Here's what I always say to new clients.
"The length of time that each person needs for therapy varies. I like to ask clients to think in terms of five to six sessions. That gives me a chance to get to know you, understand your situation, and do some work together. After five or six sessions, we'll talk about how things are going in therapy, and decide together if we've met our goals or not. We may be done at that point, or we may want to continue. Of course, therapy is for YOU, and you are under no obligation to me whatsoever. If you wish to leave therapy at any time, for any reason, you are free to do so."
Some clients come into therapy having already done a fair amount of reading, thinking, and journaling. They have clear ideas about the issues they want to work on; they're just finding themselves a bit stuck in their process. Those clients are highly motivated, high functioning, and able to do a lot of homework between sessions. Their therapy may progress quite quickly to a point where they're satisfied.

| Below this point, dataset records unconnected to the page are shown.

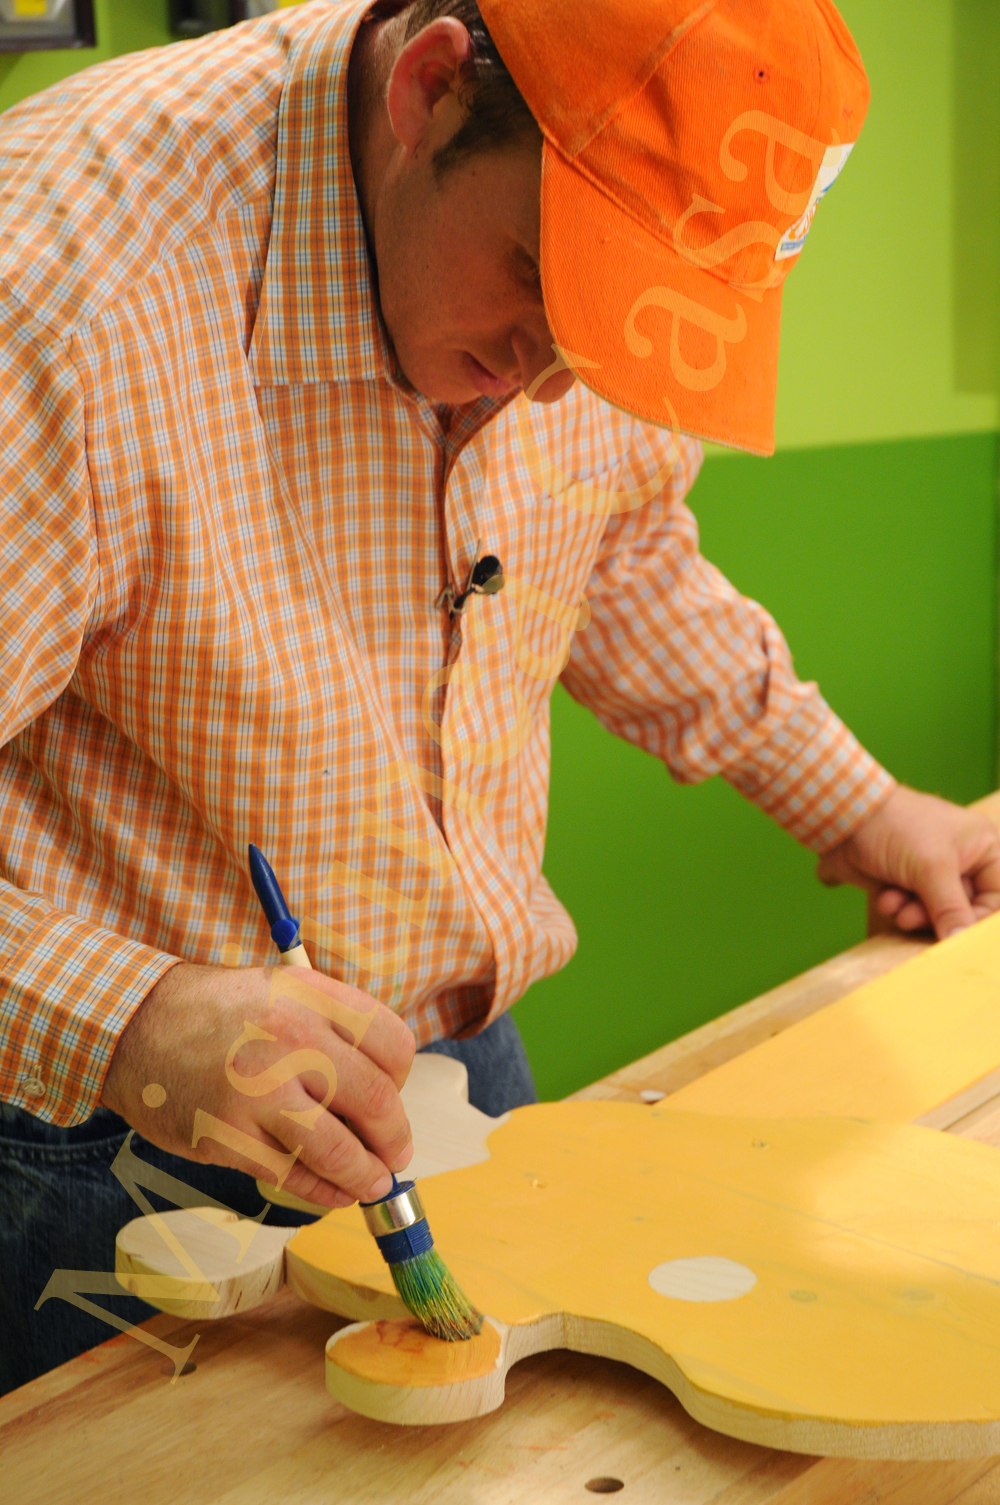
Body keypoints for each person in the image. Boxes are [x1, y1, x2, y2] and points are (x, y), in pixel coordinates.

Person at [1, 0, 998, 1394]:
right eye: (541, 279)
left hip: (459, 1068)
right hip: (101, 1142)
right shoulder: (64, 288)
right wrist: (129, 1013)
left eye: (613, 336)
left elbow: (619, 555)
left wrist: (869, 808)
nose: (551, 384)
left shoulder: (572, 327)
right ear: (430, 91)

Other clients come into therapy just pole-axed by life, suffering from severe anxiety or depression, or grieving over terrible losses. Their goals are clear in my mind (symptom relief, support, emotional processing) but the client often feels like they're making little progress, just suffering slowly along. Those clients often need and want to stay in therapy longer.
Sometimes, other issues surface over the course of therapy and those issues require a referral to a specialist, which adds to the length of therapy in unexpected ways.
Like everything else in the therapy process, the length of therapy is a highly individual issue. If you feel stuck or confused or frustrated about the pace of therapy, or if you feel like you're not making the kind of progress you'd like, talk to your therapist about that. If you don't feel satisfied by the conversation, you can move on to another counselor who might be able to help get you unstuck. Sometimes a counselor who's a good fit at one time may not be a good fit later on. That's okay. I realize it's frustrating and difficult to move on, but sometimes it's necessary.
So there you go, friends, a few questions to ask as you're looking for a counselor. Hope that helps you find a good fit with a minimum of frustration--or at least to recognize a bad fit when it happens to you.